太后目光便一动,才要跟我说话,便见刘碧君擦着下颌的水珠,过来跟我见礼。

太后便转了注意,笑道:“不是说了,玩你们的吗?”

刘碧君面色桃花瓣似的粉红,一如既往的羞涩模样,道:“太后娘娘又取笑碧君了。”

太后便转向我,道:“我病了这么些天,她操劳照料,也累着了。”

我便也对刘碧君笑道:“妹妹辛苦了。”

刘碧君面色越发的红,垂下头来,讷讷的道:“应该的,不比皇后娘娘辛劳。”

太后脸色便有些不好看。我只当没发现,也道:“应该的。”

刘碧君虽曼妙窈窕,灵敏上却还欠缺了些,那些水又大半是往她身上招呼的,因此衣服湿了不少。纱衣原本就薄透,沾了水越发的若隐若现,衬着她白玉似的的肌肤,令人心荡神移。

我便笑问:“陛下今日来过没?”

太后便往后仰了仰,眼中冷嘲一闪,道:“才离开这么一会儿,就又念着了?”

我说:“也没有。只是──虽说入了夏,早晚却还凉,碧君妹妹湿了身上,这要被风吹了,万一受了凉也跟在病道,那就不好了。”

刘碧君忙福身道:“臣妾进屋换身衣裳。”

太后一把将她拉住。

风过庭院,刘碧君果然就激灵灵的打了个寒颤,而后又打了个喷嚏。

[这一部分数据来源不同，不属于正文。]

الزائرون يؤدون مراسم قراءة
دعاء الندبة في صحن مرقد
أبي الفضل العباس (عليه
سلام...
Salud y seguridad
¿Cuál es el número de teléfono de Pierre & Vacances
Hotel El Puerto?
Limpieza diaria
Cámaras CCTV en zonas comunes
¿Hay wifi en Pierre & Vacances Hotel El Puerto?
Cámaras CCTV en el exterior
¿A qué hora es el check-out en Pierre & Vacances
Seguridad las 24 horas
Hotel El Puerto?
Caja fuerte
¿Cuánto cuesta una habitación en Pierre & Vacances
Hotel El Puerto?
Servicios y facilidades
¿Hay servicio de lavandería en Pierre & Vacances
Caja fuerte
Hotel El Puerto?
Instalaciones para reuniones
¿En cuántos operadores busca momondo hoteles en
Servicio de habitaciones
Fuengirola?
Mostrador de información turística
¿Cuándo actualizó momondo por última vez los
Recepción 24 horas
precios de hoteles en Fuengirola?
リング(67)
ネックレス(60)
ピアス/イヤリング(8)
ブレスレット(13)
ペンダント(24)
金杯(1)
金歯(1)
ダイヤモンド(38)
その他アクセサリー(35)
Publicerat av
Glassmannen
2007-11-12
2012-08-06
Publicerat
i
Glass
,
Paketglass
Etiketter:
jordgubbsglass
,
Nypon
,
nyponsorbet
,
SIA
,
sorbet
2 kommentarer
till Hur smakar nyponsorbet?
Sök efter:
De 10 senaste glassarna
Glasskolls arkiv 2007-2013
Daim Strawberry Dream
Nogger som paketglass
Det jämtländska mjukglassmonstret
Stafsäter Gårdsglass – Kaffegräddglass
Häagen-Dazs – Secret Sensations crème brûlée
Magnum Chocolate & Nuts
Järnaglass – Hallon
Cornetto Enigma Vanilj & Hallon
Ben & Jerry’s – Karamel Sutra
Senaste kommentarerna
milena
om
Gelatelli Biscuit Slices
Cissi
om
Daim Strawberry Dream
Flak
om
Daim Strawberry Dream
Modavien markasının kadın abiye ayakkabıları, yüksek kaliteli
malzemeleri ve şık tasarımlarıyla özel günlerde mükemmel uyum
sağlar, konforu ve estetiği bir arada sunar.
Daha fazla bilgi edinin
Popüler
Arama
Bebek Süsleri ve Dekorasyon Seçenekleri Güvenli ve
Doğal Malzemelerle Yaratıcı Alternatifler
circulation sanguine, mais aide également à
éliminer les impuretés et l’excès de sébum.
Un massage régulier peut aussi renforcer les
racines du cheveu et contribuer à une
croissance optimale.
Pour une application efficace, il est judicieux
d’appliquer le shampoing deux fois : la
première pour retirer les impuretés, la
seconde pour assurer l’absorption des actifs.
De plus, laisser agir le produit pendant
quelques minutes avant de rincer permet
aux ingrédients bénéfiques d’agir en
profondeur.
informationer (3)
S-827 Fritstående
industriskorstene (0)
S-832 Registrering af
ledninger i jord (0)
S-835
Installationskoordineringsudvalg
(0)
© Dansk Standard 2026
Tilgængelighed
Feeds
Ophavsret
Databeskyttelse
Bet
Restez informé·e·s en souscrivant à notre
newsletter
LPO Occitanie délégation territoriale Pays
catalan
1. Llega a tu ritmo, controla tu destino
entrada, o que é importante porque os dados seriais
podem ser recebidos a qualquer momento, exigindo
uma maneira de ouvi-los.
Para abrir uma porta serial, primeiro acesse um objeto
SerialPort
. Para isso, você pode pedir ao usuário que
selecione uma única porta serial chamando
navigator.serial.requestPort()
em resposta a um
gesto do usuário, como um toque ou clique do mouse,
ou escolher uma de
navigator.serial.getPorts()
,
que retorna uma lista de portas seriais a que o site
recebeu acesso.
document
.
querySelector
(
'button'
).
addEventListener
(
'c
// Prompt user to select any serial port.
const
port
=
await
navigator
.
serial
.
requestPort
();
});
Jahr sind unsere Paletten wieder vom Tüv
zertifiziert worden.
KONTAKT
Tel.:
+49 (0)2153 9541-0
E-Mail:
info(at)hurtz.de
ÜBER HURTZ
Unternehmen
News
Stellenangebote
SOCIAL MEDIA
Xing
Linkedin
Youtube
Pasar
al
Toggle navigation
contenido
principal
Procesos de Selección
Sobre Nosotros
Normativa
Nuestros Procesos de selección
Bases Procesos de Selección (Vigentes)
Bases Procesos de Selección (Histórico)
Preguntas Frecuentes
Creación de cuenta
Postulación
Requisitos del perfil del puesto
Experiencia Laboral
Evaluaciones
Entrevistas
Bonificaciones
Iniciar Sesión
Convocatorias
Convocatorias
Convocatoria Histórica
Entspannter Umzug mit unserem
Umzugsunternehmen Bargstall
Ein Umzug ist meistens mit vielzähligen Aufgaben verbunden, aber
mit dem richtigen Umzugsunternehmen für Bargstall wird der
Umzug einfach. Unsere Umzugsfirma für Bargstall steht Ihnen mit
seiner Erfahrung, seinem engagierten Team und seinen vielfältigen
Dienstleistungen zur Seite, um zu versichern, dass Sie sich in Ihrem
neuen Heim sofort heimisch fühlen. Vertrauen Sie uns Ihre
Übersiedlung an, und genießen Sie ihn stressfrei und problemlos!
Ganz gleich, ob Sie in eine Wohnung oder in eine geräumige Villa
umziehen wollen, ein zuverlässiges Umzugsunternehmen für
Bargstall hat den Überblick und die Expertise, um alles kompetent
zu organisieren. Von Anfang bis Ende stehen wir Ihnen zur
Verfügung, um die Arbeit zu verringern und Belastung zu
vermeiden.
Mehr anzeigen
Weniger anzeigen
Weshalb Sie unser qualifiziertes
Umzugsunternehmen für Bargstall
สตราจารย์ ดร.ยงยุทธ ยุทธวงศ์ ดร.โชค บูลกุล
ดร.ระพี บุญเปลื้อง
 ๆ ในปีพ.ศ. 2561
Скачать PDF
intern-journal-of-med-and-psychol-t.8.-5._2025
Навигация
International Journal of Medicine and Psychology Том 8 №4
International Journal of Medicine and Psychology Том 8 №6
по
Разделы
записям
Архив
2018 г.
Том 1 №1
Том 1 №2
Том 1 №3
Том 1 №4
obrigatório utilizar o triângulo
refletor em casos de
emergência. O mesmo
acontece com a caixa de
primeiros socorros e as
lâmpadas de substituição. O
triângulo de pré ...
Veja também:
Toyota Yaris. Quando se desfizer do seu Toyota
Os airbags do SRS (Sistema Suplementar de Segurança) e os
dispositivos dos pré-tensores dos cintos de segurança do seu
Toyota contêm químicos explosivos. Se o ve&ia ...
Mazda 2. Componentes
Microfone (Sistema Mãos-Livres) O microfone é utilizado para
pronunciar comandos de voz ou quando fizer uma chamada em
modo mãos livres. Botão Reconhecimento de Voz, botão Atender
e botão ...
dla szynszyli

我见犹怜。

奈何好心被当了驴肝肺,我便笑着转开了目光。

外间玉兰树上的便有两三只蓝尾巴的喜鹊跳上了枝头,唧唧喳喳鸣叫起来。

宫女上前通禀,道苏恒来了。

刘碧君便有些讪讪的,却只能起身,随我一道出迎了。

苏恒自然知道我在太后跟前伺候,见我迎出来,也只是一笑,便托住了我的手腕,道:“不是让你歇一日吗?”

我说:“觉得身上不那么重了,便来看看。母后这一病七八日了,令我忧心。”

苏恒沉默了片刻,道:“会好起来了。”

我笑而不答,道:“进去吧,母后等你也有些时候了。”

我辛辛苦苦来伺候太后,苏恒当然不会挑这个时候跟刘碧君浓情蜜意,甚至不曾看她一眼,便携了我进殿。

太后这个当娘的,对苏恒的了解还比不过我。可惜了刘碧君受这一场冻。

太后这会儿已进了屋,我与苏恒进去的时候,四下里已经一片静悄悄的了。殿里黑沉沉的帏帐用黑色闪金的穗子系了,中间空出高阔的正屋来。太后的床便在帏帐后面。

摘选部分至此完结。